NASA’s X-Ray Telescope Captured This Amazing Shot Of A Supernova Outburst's Remains

supernova chandra x ray
NASA shared an image of one of the most extreme rotating neutron stars, or pulsars, ever captured, and leaves many in awe. The image was captured in three bands of X-ray light detected by the Chandra X-ray Observatory in 2016.

Social media has been lit up lately with amazing and jaw dropping imagery from the James Webb Space Telescope and Hubble Space Telescope. We often forget that there are been many awe-inspiring images that have been captured within the last decade from other deep space observatories, such as the one shared by NASA recently on its Instagram account.

nasa instagram supernova

In the image shared by NASA on its Instagram account, the lowest energy X-rays from Chandra are red, the medium band is green, and the highest energy X-rays are blue.
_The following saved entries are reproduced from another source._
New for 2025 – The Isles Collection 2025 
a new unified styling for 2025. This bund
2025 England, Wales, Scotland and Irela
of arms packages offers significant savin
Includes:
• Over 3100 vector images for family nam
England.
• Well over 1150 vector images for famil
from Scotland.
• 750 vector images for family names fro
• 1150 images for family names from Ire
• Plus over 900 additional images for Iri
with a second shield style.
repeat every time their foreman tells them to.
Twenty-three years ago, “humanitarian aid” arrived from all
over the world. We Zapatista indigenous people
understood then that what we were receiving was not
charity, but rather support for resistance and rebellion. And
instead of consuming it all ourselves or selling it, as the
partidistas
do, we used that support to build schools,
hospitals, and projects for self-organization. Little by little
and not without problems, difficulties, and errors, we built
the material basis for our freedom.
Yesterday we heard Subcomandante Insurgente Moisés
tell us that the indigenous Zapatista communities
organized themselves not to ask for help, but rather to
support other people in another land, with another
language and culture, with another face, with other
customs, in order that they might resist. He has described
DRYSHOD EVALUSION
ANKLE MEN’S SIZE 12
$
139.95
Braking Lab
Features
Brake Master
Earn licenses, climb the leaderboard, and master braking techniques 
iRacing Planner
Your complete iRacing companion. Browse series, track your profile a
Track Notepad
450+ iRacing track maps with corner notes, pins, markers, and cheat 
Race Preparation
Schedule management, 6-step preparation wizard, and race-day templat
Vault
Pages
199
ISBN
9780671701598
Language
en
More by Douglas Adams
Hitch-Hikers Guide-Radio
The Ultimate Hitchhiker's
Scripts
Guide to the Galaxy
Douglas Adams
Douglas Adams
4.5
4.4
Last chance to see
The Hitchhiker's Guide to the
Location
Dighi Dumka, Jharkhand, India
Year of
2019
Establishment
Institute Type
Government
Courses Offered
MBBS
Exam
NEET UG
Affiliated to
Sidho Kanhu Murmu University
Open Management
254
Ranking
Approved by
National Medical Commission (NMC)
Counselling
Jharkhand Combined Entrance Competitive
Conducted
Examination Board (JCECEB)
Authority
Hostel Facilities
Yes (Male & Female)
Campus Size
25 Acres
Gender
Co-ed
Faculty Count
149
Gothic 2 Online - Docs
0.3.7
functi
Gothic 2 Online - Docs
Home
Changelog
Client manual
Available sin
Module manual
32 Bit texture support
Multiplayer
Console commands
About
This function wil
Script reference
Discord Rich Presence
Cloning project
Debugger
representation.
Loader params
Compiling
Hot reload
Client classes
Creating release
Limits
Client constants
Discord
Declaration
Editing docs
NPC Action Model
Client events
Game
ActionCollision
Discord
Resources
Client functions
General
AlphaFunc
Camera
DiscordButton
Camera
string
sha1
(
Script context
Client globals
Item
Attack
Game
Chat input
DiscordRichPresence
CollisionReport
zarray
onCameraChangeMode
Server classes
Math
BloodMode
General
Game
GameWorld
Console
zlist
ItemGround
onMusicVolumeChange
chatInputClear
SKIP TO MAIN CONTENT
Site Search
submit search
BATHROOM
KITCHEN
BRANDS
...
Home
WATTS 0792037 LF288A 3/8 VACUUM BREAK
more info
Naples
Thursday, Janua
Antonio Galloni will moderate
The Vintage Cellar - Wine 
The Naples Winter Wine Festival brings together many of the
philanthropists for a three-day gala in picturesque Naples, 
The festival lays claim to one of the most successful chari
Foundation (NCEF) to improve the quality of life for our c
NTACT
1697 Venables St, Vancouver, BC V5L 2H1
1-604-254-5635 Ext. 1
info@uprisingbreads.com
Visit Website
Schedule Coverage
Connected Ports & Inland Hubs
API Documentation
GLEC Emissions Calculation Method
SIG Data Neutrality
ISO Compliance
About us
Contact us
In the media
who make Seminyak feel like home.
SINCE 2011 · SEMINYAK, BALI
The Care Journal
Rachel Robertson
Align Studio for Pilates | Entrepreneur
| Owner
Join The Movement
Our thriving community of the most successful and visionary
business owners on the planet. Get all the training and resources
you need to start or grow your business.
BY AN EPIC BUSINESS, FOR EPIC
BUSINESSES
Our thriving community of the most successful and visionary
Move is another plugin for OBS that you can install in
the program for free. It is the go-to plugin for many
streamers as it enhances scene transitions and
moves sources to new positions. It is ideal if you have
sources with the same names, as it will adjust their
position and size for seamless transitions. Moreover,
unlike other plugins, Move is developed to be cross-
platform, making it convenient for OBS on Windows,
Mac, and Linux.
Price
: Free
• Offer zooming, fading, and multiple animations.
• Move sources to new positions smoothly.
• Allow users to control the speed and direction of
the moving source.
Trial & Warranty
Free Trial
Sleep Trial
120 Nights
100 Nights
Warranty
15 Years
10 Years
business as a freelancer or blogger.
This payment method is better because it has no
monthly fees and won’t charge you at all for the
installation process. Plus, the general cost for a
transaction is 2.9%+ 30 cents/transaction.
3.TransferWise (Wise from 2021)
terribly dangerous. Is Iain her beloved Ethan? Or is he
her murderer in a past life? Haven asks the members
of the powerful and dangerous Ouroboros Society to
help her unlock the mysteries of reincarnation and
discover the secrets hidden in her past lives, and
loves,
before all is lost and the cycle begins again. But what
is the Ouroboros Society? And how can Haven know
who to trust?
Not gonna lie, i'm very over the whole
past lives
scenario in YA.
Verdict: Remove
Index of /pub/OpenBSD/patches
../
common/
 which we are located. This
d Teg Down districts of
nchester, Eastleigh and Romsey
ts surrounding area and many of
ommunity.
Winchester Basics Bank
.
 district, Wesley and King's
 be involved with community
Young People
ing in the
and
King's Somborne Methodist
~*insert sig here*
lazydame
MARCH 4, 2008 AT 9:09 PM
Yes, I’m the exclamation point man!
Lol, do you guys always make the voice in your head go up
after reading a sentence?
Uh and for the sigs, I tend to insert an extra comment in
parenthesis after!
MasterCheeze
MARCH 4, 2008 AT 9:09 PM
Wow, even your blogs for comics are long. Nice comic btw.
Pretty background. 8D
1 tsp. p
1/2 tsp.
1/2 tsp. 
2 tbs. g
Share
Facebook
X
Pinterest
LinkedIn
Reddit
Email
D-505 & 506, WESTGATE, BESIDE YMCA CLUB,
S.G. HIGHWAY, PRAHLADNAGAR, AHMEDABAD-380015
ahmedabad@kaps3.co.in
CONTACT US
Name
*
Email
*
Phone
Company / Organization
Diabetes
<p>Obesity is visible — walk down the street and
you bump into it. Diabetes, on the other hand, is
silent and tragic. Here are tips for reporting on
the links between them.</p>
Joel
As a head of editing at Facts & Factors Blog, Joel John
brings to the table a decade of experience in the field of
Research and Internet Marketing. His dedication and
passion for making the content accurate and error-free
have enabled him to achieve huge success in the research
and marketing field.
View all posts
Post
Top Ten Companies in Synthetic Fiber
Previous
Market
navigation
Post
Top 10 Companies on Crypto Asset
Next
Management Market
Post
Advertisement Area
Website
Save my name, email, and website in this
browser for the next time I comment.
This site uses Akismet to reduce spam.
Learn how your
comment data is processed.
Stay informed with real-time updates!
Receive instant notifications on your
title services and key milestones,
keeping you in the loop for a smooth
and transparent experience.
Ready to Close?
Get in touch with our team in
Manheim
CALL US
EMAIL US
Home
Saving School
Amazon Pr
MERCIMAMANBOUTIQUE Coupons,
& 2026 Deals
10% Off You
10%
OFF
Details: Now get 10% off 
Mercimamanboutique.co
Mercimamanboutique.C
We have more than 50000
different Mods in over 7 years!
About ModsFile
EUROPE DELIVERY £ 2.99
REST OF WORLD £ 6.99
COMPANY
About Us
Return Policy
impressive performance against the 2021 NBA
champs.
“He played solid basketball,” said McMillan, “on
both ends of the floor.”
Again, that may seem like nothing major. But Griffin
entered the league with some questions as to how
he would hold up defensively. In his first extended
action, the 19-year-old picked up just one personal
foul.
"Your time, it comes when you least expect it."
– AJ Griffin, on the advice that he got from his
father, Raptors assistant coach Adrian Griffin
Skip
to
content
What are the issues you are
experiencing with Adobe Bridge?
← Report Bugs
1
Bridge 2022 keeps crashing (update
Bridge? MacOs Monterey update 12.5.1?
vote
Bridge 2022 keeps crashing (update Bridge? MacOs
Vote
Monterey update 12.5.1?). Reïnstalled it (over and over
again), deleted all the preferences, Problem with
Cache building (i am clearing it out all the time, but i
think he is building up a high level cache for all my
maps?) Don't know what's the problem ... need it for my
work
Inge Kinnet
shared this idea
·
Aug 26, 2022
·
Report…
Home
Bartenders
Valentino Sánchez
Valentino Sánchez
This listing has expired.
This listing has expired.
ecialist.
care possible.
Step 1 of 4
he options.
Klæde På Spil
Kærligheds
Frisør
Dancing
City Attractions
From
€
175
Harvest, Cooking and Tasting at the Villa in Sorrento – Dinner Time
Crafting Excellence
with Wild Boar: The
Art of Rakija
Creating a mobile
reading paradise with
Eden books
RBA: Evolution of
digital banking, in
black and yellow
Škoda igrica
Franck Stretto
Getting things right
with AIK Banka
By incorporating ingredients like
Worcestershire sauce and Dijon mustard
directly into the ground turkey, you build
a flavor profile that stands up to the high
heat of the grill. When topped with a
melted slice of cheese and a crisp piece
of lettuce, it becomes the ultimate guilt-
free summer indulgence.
According to NASA, the bright blue X-ray source in the middle is 1E 1613.

Astronomers had known for decades that there were remains of a supernova explosion 9,000 light years from Earth, along with its central source, known as 1E 161348-5055 (1E 1613 for short). Then in 2016, an instrument aboard NASA's Swift telescope captured the release of a short burst of X-rays from 1E 1613. The "intense, extremely rapid fluctuations on a time scale of milliseconds, similar to other known magnetars," captured the attention of astronomers.

This led a team of astronomers to utilize NASA's Chandra X-ray Observatory and Nuclear Spectroscopic Telescope Array, or NuSTAR, to further investigate. With the new data, along with archival data from other observatories, it was confirmed that 1E 1613 has the properties of a magnetar, making it the 30th known. Another group of astronomers were able to determine that the magnetar also has a very slow spin period.